3. Is there a tactful way to advise the school that I will not hesitate to sue their behinders if they administer a cough drop to my child and he has a reaction?

4. Or...am I out of line?

socrateaser

>So, to follow format...
>1. What constitutes authorization? Is the authorization signed
>by step mom legal (just because he said she could?)

Maybe (probably not). Spouses are considered partners. Partners are agents of their partnership and have actual implied authority to act on behalf of the partnership.

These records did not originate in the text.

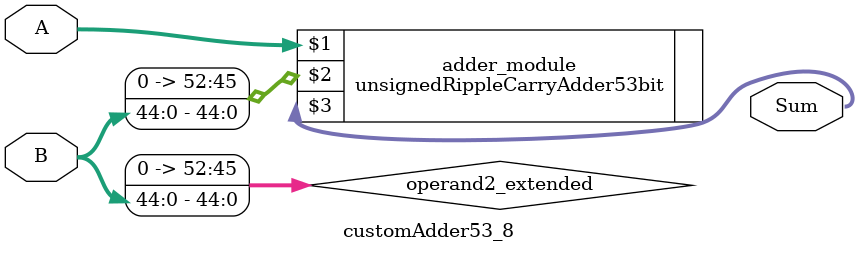
<source format=v>
module customAdder53_8(
                        input [52 : 0] A,
                        input [44 : 0] B,
                        
                        output [53 : 0] Sum
                );

        wire [52 : 0] operand2_extended;
        
        assign operand2_extended =  {8'b0, B};
        
        unsignedRippleCarryAdder53bit adder_module(
            A,
            operand2_extended,
            Sum
        );
        
        endmodule
        
</source>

A minor child is under the custodial authority of the parent, thus the parent's new spouse can act as parent's agent to authorize certain activities for the child on behalf of the other parent.

However, a child is not not an asset, like a car or a bank account, so it is doubtful that the scope of agency authority implied by the marriage extends to control and custody of the child, especially in the face of a court order expressly describing custodial rights.

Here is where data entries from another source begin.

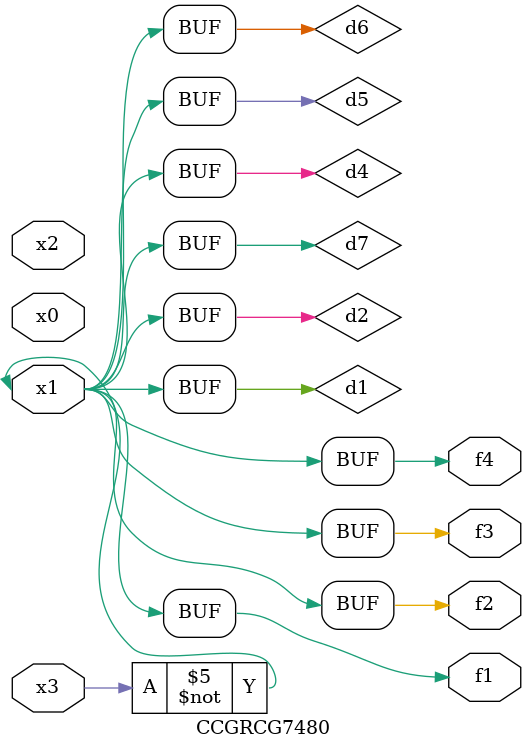
<source format=v>
module CCGRCG7480(
	input x0, x1, x2, x3,
	output f1, f2, f3, f4
);

	wire d1, d2, d3, d4, d5, d6, d7;

	not (d1, x3);
	buf (d2, x1);
	xnor (d3, d1, d2);
	nor (d4, d1);
	buf (d5, d1, d2);
	buf (d6, d4, d5);
	nand (d7, d4);
	assign f1 = d6;
	assign f2 = d7;
	assign f3 = d6;
	assign f4 = d6;
endmodule

</source>
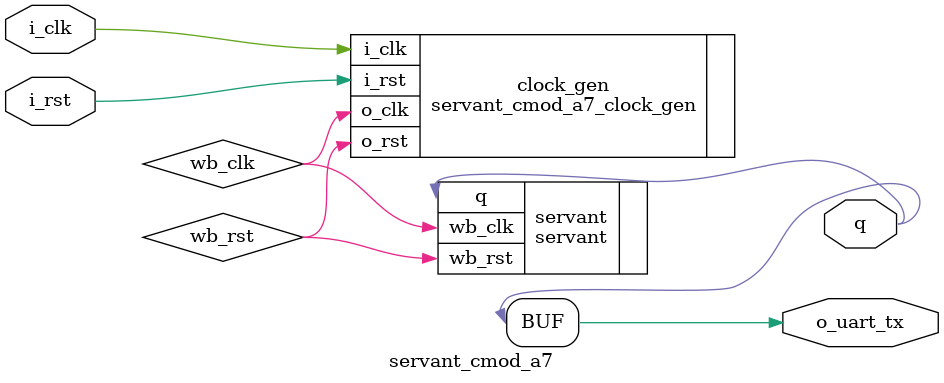
<source format=v>
`default_nettype none
module servant_cmod_a7
(
 input wire  i_clk,
 input wire  i_rst,
 output wire o_uart_tx,
 output wire q);

   parameter memfile = "zephyr_hello.hex";
   parameter memsize = 8192;

   wire      wb_clk;
   wire      wb_rst;

   assign o_uart_tx = q;

   servant_cmod_a7_clock_gen
   clock_gen
     (.i_clk (i_clk),
      .i_rst (i_rst),
      .o_clk (wb_clk),
      .o_rst (wb_rst));

   servant
     #(.memfile (memfile),
       .memsize (memsize))
   servant
     (.wb_clk (wb_clk),
      .wb_rst (wb_rst),
      .q      (q));

endmodule
`default_nettype wire

</source>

However, the stepmom can claim to have authority, and having done so, thereby acts with apparent agency authority for her spouse, and the school will not be liable for acts not authorized by a parent or agent wih actual custodial authority.

The stepparent may be liable for breach of the warranty of authority, which is an action asserted outside of the scope of agency, which is not binding on the principal/parent.

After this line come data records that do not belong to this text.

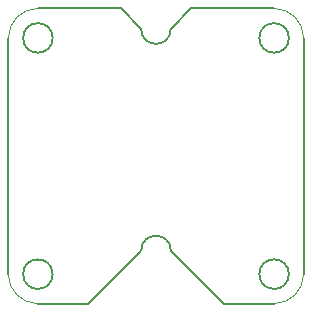
<source format=gbr>
%TF.GenerationSoftware,KiCad,Pcbnew,7.0.2*%
%TF.CreationDate,2023-10-18T18:01:30-04:00*%
%TF.ProjectId,encoder_go_v1_rev2,656e636f-6465-4725-9f67-6f5f76315f72,rev?*%
%TF.SameCoordinates,Original*%
%TF.FileFunction,Profile,NP*%
%FSLAX46Y46*%
G04 Gerber Fmt 4.6, Leading zero omitted, Abs format (unit mm)*
G04 Created by KiCad (PCBNEW 7.0.2) date 2023-10-18 18:01:30*
%MOMM*%
%LPD*%
G01*
G04 APERTURE LIST*
%TA.AperFunction,Profile*%
%ADD10C,0.150000*%
%TD*%
%TA.AperFunction,Profile*%
%ADD11C,0.100000*%
%TD*%
G04 APERTURE END LIST*
D10*
X148750000Y-108000000D02*
X144250000Y-112500000D01*
X140000000Y-87500000D02*
X147000000Y-87500000D01*
X148750000Y-89250000D02*
X147000000Y-87500000D01*
X141250000Y-110000000D02*
G75*
G03*
X141250000Y-110000000I-1250000J0D01*
G01*
X162500000Y-90000000D02*
X162500000Y-110000000D01*
X161250000Y-110000000D02*
G75*
G03*
X161250000Y-110000000I-1250000J0D01*
G01*
X151250000Y-108000000D02*
G75*
G03*
X148750000Y-108000000I-1250000J0D01*
G01*
X144250000Y-112500000D02*
X140000000Y-112500000D01*
X141250000Y-90000000D02*
G75*
G03*
X141250000Y-90000000I-1250000J0D01*
G01*
D11*
X140000000Y-87500000D02*
G75*
G03*
X137500000Y-90000000I0J-2500000D01*
G01*
D10*
X153000000Y-87500000D02*
X160000000Y-87500000D01*
X148750000Y-89250000D02*
G75*
G03*
X151250000Y-89250000I1250000J0D01*
G01*
D11*
X160000000Y-112500000D02*
G75*
G03*
X162500000Y-110000000I0J2500000D01*
G01*
D10*
X151250000Y-89250000D02*
X153000000Y-87500000D01*
D11*
X137500000Y-110000000D02*
G75*
G03*
X140000000Y-112500000I2500000J0D01*
G01*
D10*
X160000000Y-112500000D02*
X155750000Y-112500000D01*
D11*
X162500000Y-90000000D02*
G75*
G03*
X160000000Y-87500000I-2500000J0D01*
G01*
D10*
X151250000Y-108000000D02*
X155750000Y-112500000D01*
X137500000Y-110000000D02*
X137500000Y-90000000D01*
X161250000Y-90000000D02*
G75*
G03*
X161250000Y-90000000I-1250000J0D01*
G01*
M02*

</source>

But, here, we are once again dealing with a child, not money or property, so the lines of what the agent/stepmom can do are blured substantially, because there's nothing to claim a recovery for by someone injured by this possibly unlawful usurpation of authority.

The point of the above discussion is to show how muddy all of this really is. The stepparent probably has no authority, but what of it, unless the child is injured by the stepparent's actions, there's no cause of action for which a court can grant relief.
>
>2. Is there a way to tactfully advise the school that they
>have authorization from someone that has no legal right to
>give that authorization?

Well, it's up to you to be tactful, but you could tell them that if the child is injured during activities authorized by a stepparent with no lawful authority, that you will not hesistate to sue the school for negligence, and they will have no defense whatsoever, no matter what amount of reasonable care they may have used with respect to the activity itself.

>3. Is there a tactful way to advise the school that I will not
>hesitate to sue their behinders if they administer a cough
>drop to my child and he has a reaction?

See above.

As for being "out of line," I don't know -- you're probably more than a little emotional about the situation, but I can't tell if it's justified or not in this instance.